Porky has had a soft spot for The Proclaimers since he borrowed their spectacles in 1987, the year they released their semi-acoustic, but sizzling debut, Throw The R Away. They no longer sing about their Scottish accent or away trips in Scottish football, and focus more on love, family life, and everything that the world can throw their way. Their latest album, Like Comedy (Cooking Vinyl) is the sound of two men maturing, and they even explain this organic change on Women and Song, “A hundred years ago/ I thought happiness was ice cream and football/ But time went by so fast/ Till I couldn’t see their attractions at all.”
Nevertheless, despite their affection “for the lassies” there are the occasional nods to the national game, such as on the opener, where the brothers hope for a good season on account of their main foes’ poor defence. Their standing within Scottish musical circles is not without a doubt: tours are sold out from Kirkcudbright to Kirkwall, and they have not forgotten their homeland, or the accents even though they no longer sing in their Perthshire brogue: “There’s you lying on your quilt/ There’s your west of Scotland lilt/ Singing me your guilt.”
It’s a typical Proclaimers mix of folk and country lurching from the reflective Dance With Me to the stirring There’s, though the highlight is the title track, which starts with one of the Reid brothers (they’re twins so fuck knows who’s at the mic) singing plaintively before both Craig and Charlie rouse their vocal chords with enough energy to wake up a morgue as they observe how life moves on form the days of hellraising.

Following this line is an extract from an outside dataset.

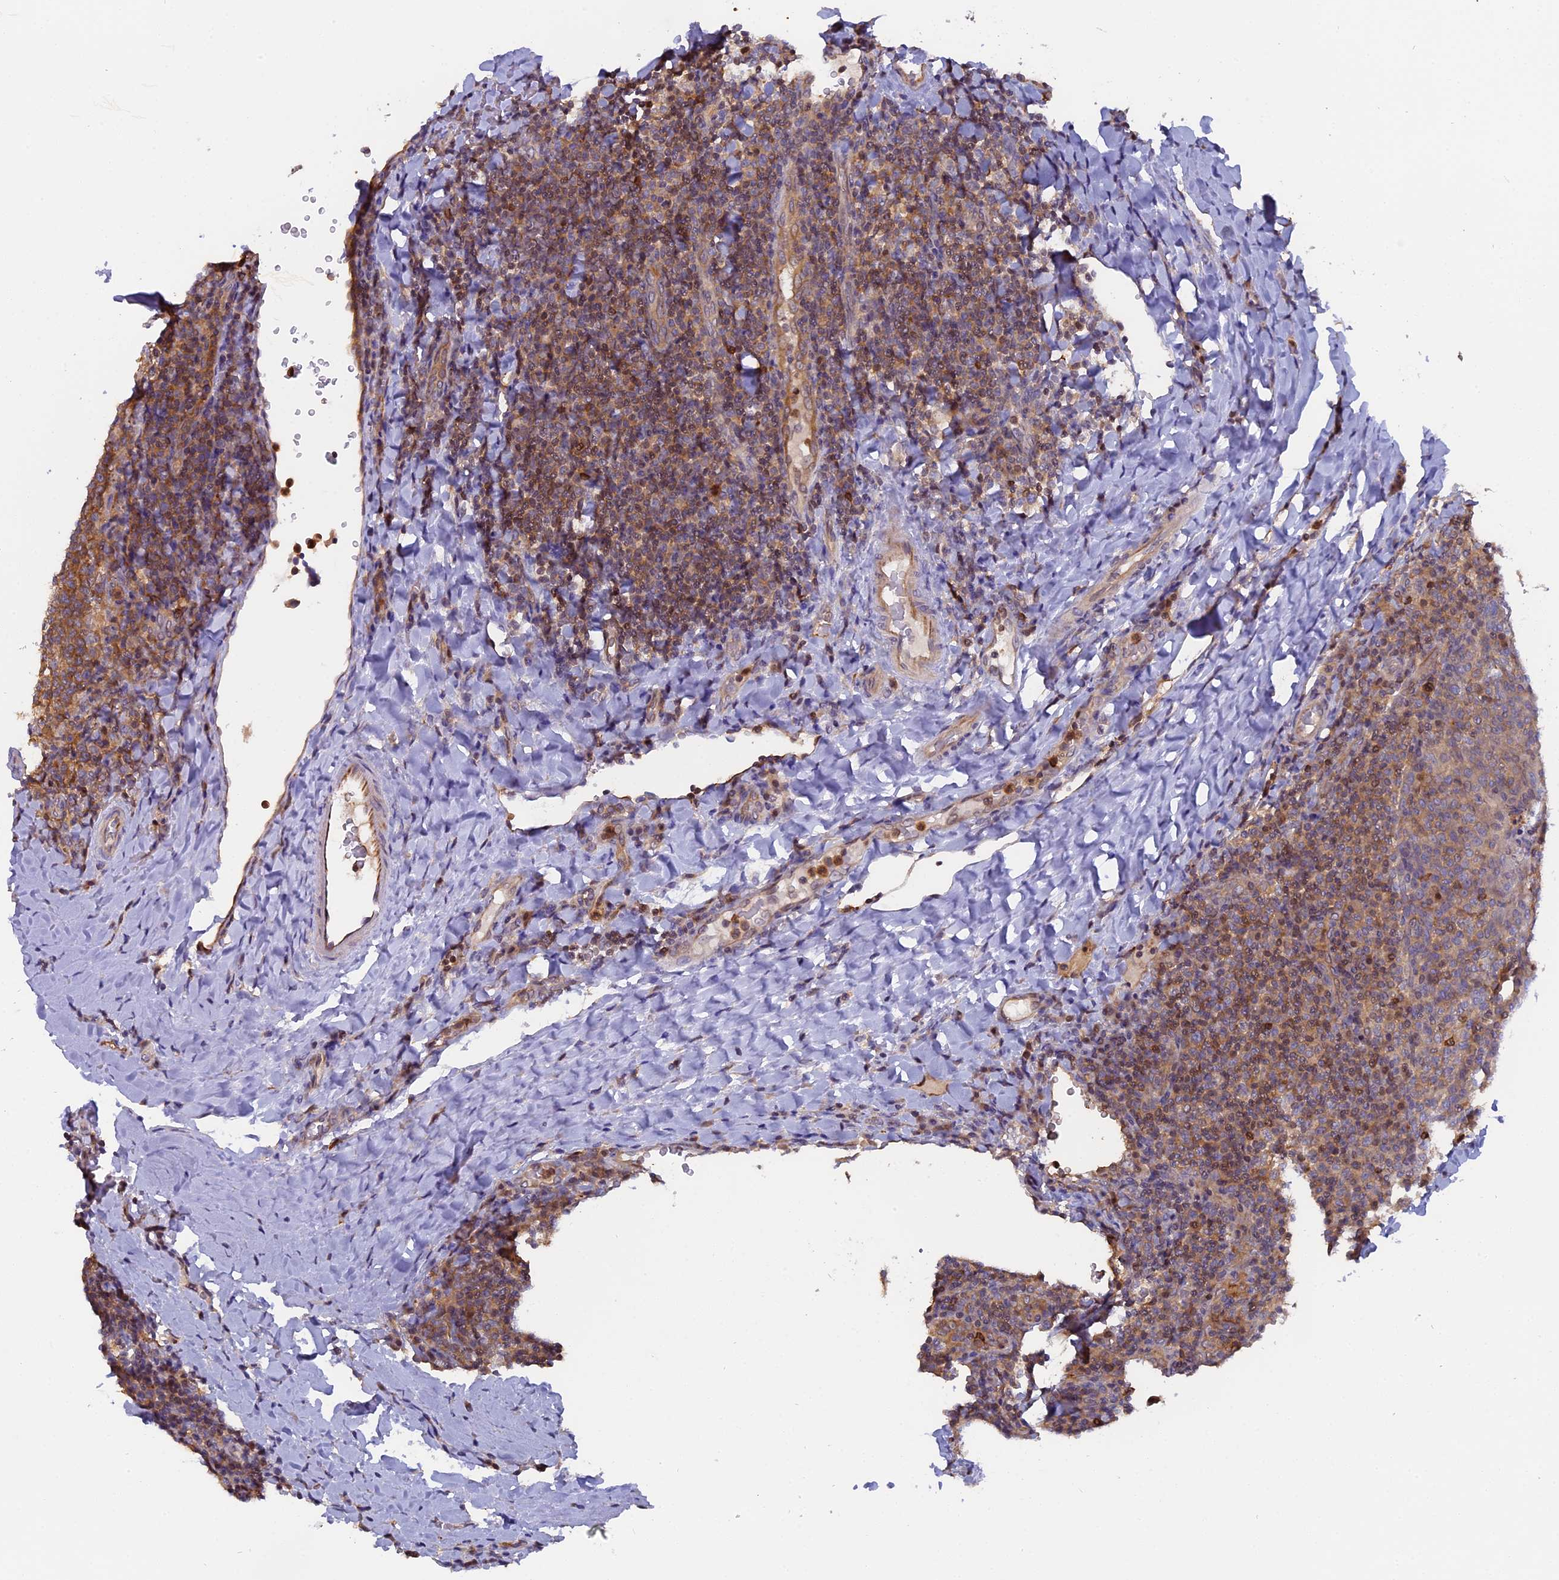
{"staining": {"intensity": "moderate", "quantity": ">75%", "location": "cytoplasmic/membranous"}, "tissue": "tonsil", "cell_type": "Germinal center cells", "image_type": "normal", "snomed": [{"axis": "morphology", "description": "Normal tissue, NOS"}, {"axis": "topography", "description": "Tonsil"}], "caption": "Brown immunohistochemical staining in normal tonsil displays moderate cytoplasmic/membranous expression in about >75% of germinal center cells. Immunohistochemistry (ihc) stains the protein in brown and the nuclei are stained blue.", "gene": "FAM118B", "patient": {"sex": "male", "age": 17}}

The Proclaimers have often been the source of ridicule with their glasses and the pasty-puff cover that was King of the Road, but Like Comedy sees them finding some form as the folicles disappear and the kids are of an age where they can do exactly what their dads did in their youth.
The Proclaimers are a product of Auchermuchty but Garbage owes much of its success to their Edinburgh-born lead singer, Shirley Manson, who was once a part of the criminally under-rated Goodbye Mr MacKenzie. Garbage had a sparkling self-titled debut in 1995 which was a prod in the belly of Britpop with a lukewarm fork. This was how grunge should have evolved, retaining much of the noise and passion but channelling that into a sound that was feisty but electro-charged and adventurous.
Manson is certainly feisty and kicks off Not Your Kind of People (Stun Volume/ Liberator Music) – in velicose mood, on Automatic Systematic Habit, bellowing LIES LIES LIES at a presumed former lover, before telling us why exactly she’s slightly peed off. “Oh men like you keep me up at night/ you want your woman at home and your bit on the side.” Which is all well and good but I can’t imagine a male singer saying the same thing, replacing men with women and escaping being labelled sexist.
Plenty of fuzzy guitars abound, Manson adopts a near-rap style on Blood for Poppies and it has a frenetic feel, as if they’re keen to make up for lost time. Control is a track that could have fitted on their debut, with its choppy beats and rousing verse. It’s followed by the title track that brings the mood down a notch, and is the weak link in an album that fails to break new ground, though that may not have been the purpose. This is an album whose objective is to reclaim some ground away from the emo bands, Radiohead and even the Gaga generation.